> **Görev talimatı**:
Kosova-Sırbistan müzakereleriyle ilgili metinden bir kısmı lütfen harfi harfine kopyalayın: "Kosova-Sırbistan anlaşmasının kazananı" sözcüklerinin geçtiği yerden başlayıp "müzakereleri başlattıklarının bir göstergesiydi." sözcüklerinden sonra durun.

═══ Seçilmiş bölüm

Kosova-Sırbistan anlaşmasının kazananı Trump ve Netanyahu

Kosova ve Sırbistan arasındaki müzakerelerin ABD ayağında İsrail beklenmedik bir taraf oldu. ABD'nin iki ülkeye de kendi gündemini sorgusuz sualsiz kabul ettirmesi ve esas gündem olarak sunmasıysa Sırbistan-Kosova görüşmelerini anlamsız hale getiriyor.

Kaya Emre Uzmay

Kosova-Sırbistan arasında ilişkileri "normalleştirme" adı altında gerçekleştirilen müzakereler, AB ve ABD tarafından yürütülen iki ayaktan oluşuyordu. Müzakerelerin ABD ayağı Richard Grenell tarafından yürütülürken, AB ayağıysa üst düzey diplomatlar ve devlet başkanları tarafından yürütüldü. Bugüne kadar her iki tarafın da karşı tarafın kabul etmeyeceğine emin oldukları taleplerle müzakerelere gitmeleri, aslında tarafların müzakerelerde isteksiz olduklarının ve Batı'nın hatırına müzakereleri başlattıklarının bir göstergesiydi.

══════
═══ Kayıtlar

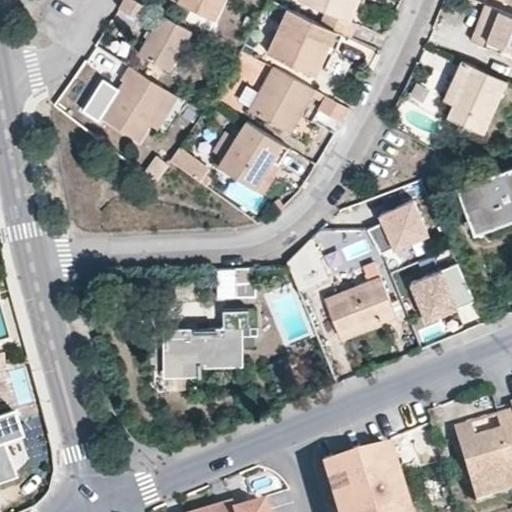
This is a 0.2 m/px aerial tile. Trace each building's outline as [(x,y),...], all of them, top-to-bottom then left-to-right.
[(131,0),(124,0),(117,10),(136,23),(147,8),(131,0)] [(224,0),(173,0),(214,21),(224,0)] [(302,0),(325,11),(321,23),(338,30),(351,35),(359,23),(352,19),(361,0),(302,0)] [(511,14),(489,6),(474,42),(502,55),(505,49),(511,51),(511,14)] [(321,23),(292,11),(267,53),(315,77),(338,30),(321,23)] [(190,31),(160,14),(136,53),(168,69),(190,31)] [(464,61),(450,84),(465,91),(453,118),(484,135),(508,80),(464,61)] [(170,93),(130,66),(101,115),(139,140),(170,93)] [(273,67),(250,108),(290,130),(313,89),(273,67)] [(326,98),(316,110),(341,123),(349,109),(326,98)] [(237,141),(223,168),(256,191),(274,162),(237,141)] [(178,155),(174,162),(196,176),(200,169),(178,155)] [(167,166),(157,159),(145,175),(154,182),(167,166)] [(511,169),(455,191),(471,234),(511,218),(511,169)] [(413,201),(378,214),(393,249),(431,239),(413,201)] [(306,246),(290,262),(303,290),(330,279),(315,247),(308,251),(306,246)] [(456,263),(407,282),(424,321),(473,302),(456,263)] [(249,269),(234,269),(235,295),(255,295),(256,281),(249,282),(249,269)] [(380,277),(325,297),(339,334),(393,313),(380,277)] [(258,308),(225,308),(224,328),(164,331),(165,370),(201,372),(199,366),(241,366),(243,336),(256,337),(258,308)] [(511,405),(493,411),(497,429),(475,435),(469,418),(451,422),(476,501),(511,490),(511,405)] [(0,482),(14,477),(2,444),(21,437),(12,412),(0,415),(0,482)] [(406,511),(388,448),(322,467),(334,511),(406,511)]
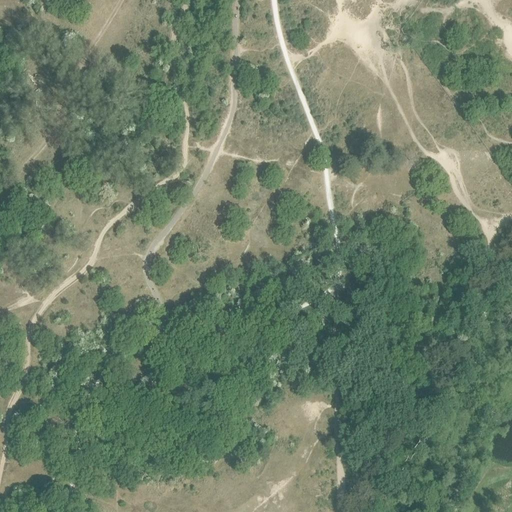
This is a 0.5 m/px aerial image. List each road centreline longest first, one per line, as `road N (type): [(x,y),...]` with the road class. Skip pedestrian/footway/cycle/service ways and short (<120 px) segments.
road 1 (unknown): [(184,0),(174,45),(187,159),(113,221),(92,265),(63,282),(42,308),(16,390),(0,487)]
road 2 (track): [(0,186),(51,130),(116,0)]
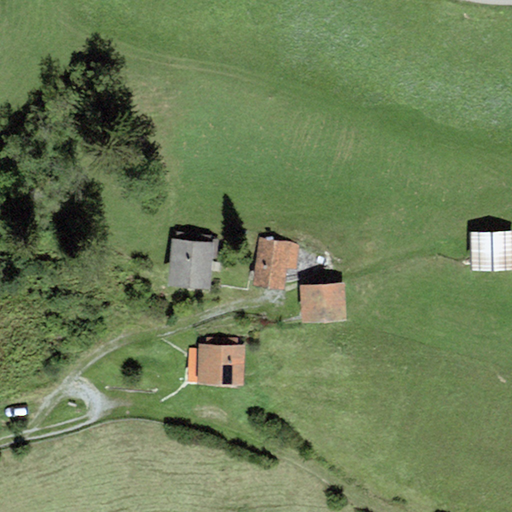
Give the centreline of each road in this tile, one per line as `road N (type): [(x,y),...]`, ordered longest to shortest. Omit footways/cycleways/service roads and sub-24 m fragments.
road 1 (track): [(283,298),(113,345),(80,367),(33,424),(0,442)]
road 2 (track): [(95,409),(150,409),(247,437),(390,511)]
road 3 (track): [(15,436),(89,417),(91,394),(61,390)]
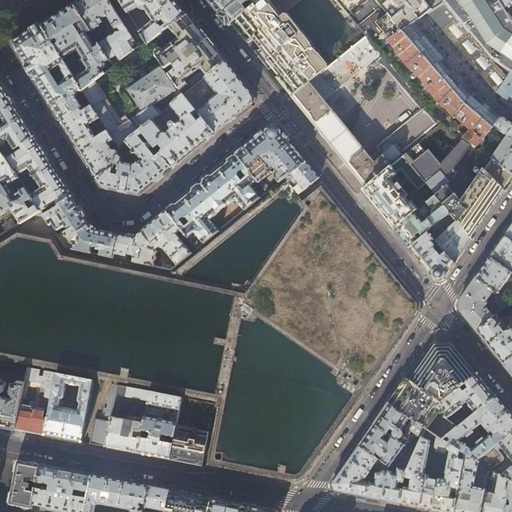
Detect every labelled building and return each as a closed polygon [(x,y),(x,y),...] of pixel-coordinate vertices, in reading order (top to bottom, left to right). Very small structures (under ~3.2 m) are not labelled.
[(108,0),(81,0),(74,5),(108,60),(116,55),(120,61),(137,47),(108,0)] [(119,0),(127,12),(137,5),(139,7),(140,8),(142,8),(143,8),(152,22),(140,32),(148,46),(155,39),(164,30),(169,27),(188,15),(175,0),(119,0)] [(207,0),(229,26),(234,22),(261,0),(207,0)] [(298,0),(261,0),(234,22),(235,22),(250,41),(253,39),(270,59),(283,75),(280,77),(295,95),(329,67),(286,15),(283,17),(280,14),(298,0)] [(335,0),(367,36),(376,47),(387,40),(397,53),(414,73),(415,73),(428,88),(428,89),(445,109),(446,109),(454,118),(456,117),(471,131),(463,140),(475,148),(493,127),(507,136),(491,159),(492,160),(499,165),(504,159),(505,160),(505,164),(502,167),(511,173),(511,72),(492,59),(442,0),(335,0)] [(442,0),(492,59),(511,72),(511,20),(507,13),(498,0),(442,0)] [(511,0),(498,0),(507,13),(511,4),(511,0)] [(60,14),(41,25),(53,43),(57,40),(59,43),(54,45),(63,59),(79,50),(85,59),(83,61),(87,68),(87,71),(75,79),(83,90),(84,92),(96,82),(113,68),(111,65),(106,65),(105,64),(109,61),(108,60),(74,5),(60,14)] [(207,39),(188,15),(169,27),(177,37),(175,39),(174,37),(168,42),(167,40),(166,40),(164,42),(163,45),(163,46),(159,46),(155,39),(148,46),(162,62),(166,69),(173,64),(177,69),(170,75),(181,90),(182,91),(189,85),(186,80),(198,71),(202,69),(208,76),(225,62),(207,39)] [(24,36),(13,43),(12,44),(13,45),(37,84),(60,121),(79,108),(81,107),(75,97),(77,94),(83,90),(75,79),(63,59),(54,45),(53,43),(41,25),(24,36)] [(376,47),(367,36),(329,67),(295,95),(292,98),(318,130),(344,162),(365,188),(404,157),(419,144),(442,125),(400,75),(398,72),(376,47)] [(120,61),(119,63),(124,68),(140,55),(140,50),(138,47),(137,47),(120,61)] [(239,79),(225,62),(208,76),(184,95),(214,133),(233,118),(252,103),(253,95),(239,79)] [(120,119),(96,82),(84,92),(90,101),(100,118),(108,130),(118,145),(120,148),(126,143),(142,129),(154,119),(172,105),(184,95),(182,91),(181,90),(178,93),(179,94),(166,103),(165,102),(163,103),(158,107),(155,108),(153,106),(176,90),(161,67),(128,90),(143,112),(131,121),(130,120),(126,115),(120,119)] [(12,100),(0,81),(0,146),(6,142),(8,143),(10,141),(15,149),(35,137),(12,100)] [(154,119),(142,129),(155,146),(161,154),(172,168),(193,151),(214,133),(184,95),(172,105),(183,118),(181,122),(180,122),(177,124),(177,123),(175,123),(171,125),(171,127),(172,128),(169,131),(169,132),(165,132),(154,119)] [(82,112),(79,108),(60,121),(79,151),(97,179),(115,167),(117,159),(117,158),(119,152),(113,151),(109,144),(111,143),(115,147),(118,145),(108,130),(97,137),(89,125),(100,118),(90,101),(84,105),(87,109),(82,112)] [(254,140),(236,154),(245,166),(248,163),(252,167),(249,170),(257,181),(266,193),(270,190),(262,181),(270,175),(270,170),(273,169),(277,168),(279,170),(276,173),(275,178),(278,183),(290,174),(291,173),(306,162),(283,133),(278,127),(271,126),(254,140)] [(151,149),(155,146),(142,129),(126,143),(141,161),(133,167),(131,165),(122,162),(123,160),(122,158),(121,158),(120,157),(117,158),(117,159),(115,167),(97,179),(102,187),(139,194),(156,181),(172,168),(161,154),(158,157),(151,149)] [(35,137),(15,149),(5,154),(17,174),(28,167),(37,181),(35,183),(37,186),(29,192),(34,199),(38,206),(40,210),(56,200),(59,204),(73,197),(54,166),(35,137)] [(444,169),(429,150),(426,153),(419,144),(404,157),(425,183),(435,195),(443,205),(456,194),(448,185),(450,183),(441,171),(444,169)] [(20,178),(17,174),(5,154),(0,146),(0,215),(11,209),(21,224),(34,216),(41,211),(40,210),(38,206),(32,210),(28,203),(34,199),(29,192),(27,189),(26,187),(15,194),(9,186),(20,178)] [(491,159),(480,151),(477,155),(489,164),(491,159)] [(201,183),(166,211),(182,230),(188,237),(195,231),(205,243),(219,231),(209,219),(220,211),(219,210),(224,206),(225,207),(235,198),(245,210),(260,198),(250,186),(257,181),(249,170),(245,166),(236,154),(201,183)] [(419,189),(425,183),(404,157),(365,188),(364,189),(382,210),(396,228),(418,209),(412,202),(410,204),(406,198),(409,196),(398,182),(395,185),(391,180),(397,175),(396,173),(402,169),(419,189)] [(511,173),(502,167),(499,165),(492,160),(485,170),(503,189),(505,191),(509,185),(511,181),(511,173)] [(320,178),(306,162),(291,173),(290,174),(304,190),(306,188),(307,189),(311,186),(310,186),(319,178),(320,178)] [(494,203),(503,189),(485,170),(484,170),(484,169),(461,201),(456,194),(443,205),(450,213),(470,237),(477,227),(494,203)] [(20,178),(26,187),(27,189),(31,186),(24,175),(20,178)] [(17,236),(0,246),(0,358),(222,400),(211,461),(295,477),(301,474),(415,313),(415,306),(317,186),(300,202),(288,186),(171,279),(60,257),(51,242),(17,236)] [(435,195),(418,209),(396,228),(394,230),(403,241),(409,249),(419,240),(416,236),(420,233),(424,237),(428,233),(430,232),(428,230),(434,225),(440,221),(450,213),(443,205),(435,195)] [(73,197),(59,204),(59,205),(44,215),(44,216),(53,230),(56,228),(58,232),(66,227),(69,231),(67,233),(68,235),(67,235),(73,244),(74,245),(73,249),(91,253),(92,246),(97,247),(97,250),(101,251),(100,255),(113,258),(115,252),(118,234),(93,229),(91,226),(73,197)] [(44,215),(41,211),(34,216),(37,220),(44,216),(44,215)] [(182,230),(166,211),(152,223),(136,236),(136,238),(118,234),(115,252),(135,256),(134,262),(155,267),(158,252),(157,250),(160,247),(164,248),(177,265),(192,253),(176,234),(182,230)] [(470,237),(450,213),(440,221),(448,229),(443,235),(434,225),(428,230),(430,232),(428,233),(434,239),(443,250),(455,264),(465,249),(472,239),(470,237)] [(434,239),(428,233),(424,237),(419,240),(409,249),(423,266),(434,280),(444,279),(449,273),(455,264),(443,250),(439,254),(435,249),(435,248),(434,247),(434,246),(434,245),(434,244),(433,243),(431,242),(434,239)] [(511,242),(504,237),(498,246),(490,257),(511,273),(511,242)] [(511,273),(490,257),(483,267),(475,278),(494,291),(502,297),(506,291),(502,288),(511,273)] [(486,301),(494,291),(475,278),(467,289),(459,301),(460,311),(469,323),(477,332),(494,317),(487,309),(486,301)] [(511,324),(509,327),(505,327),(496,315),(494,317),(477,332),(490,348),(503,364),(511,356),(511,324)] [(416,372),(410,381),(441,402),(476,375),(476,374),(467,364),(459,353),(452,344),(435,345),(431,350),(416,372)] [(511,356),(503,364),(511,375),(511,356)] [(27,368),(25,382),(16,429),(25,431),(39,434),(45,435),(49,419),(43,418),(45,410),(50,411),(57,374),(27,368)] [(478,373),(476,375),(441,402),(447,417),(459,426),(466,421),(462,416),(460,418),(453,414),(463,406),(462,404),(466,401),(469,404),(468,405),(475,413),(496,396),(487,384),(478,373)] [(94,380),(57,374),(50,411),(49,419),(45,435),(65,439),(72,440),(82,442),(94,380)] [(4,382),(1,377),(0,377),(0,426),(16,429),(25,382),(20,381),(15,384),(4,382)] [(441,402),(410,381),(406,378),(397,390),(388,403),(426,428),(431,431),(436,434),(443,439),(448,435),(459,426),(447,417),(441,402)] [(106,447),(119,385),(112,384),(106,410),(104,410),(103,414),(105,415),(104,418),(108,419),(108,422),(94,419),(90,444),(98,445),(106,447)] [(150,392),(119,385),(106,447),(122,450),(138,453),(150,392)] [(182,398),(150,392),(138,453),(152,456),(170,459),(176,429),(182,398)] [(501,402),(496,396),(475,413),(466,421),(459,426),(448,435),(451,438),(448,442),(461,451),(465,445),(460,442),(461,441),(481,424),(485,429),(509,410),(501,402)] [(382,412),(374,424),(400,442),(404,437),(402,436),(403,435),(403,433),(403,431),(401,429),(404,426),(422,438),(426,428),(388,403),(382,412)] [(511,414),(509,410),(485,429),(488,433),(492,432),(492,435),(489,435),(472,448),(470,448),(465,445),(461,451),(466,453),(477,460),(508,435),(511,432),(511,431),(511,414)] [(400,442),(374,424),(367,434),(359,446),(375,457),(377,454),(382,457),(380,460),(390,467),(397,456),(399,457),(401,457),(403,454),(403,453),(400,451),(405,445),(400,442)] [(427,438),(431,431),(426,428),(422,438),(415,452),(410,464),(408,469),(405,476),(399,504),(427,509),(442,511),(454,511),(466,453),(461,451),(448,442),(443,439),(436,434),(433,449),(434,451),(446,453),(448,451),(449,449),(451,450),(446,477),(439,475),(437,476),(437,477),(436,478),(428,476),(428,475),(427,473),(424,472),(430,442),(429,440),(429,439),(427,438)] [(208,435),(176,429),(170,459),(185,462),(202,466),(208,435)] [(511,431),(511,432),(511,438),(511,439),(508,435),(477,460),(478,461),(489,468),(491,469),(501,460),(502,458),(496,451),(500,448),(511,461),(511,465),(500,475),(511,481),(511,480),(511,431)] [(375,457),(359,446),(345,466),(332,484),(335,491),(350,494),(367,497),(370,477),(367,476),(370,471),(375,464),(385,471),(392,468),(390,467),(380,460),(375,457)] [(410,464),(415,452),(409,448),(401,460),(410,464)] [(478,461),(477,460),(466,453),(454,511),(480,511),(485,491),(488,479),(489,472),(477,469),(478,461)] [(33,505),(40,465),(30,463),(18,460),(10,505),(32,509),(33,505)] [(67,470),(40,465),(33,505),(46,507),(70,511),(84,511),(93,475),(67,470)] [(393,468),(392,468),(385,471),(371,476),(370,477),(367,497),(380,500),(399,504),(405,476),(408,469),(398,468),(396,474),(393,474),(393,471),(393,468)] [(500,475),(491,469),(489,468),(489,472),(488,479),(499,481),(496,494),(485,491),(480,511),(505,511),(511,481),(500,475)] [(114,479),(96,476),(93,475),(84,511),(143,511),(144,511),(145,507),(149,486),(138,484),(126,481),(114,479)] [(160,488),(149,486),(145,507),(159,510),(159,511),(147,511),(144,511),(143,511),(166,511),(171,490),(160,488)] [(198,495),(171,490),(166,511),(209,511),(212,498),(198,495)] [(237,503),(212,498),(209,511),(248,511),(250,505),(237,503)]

══════

> **Bu görevin sonucu**:
Kosova-Sırbistan anlaşmasının kazananı Trump ve Netanyahu

Kosova ve Sırbistan arasındaki müzakerelerin ABD ayağında İsrail beklenmedik bir taraf oldu. ABD'nin iki ülkeye de kendi gündemini sorgusuz sualsiz kabul ettirmesi ve esas gündem olarak sunmasıysa Sırbistan-Kosova görüşmelerini anlamsız hale getiriyor.

Kaya Emre Uzmay

Kosova-Sırbistan arasında ilişkileri "normalleştirme" adı altında gerçekleştirilen müzakereler, AB ve ABD tarafından yürütülen iki ayaktan oluşuyordu. Müzakerelerin ABD ayağı Richard Grenell tarafından yürütülürken, AB ayağıysa üst düzey diplomatlar ve devlet başkanları tarafından yürütüldü. Bugüne kadar her iki tarafın da karşı tarafın kabul etmeyeceğine emin oldukları taleplerle müzakerelere gitmeleri, aslında tarafların müzakerelerde isteksiz olduklarının ve Batı'nın hatırına müzakereleri başlattıklarının bir göstergesiydi.